Nunca veo la película de un libro que quiero leer. Inclusive si eso significa perder la oportunidad de verla en pantalla gigante, sonido estéreo dolby digital (TM). Si alguien me obliga a romper esa regla, dejo que pase mucho tiempo (durante el cual no repito la ofensa) antes de entrarle al libro.
Durante seis años rodé mi copia de Fight Club, hasta que hace un par de semanas decidí que uno puede ser ignorante por vocación, pero no tanto. Era hora de comprobar si el libro era mucho mejor que la película.
Como lector, da lástima.
Da lástima que la película sea tan buena.
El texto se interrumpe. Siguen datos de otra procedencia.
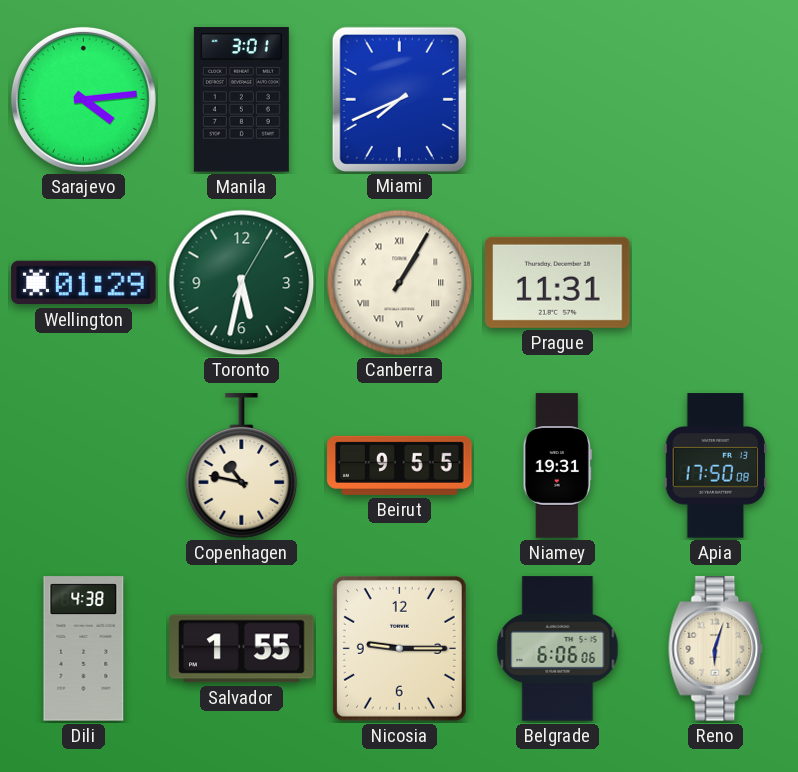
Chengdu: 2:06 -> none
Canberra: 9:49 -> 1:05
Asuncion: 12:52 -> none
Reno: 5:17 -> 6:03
Fincher, o quien haya sido el que tuvo la visión para realizar una traducción tan fiel y de paso construir sobre ella, merece una nueva oleada de respeto (la misma que uno podría darle a Kubrick por La Naranja Mecánica y a Cronenberg por Crash). Lástima también que durante los últimos diez años una buena parte de la contracultura se haya apropiado del discurso de Palahniuk y Bret Easton Ellis. Muchos de los argumentos, aunque sean deliciosas construcciones semánticas, suenan repetidos.
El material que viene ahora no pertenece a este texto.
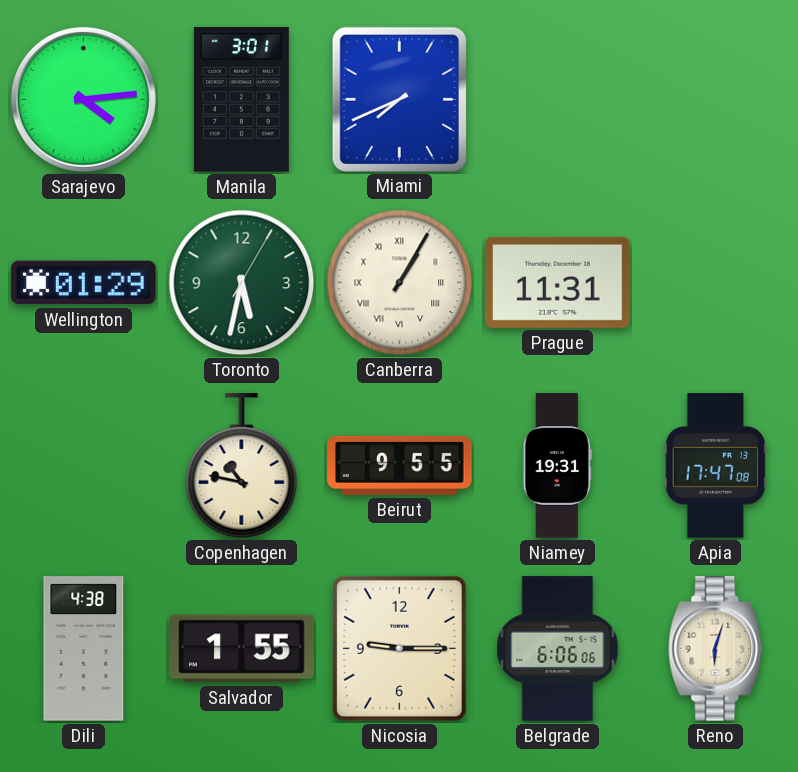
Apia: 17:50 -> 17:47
(y los teóricos de la conspiración podrían acompañarme en la presunción de que la masificación de los voceros del descontento opera en contra del mensaje fundamental y por lo tanto, no es casual)
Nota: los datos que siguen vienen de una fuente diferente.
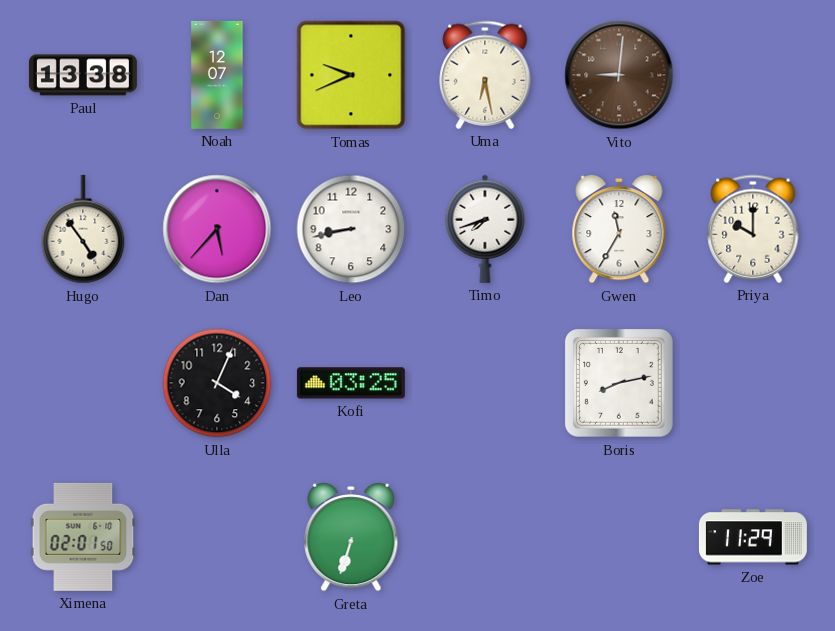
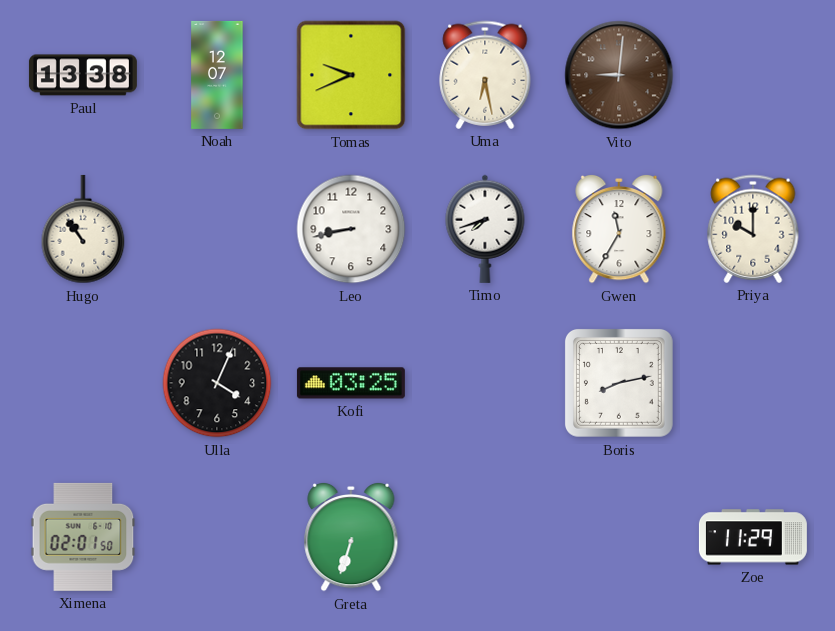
Hugo: 4:54 -> 10:54
Dan: 5:37 -> none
Da lástima también, por supuesto, esa absoluta seguridad de que jamás escribiré algo como esta novela… ni siquiera una síntesis como esta frase:
After a night in fight club, everything in the real world gets the volume turned down. Nothing can piss you off. Your word is law, and if other people break that law or question you, even that doesn’t piss you off.
Al igual que cuando vi la película, perdí la cuenta de los momentos en los que sentí que el narrador me estaba hablando únicamente a mí.
Busqué sin éxito un link al capítulo 6, que es el cuento a partir del cual nació la novela. Todavía estoy tratando de imaginarme en qué emisora tienes que estar sintonizado para digerir esa historia en 1996.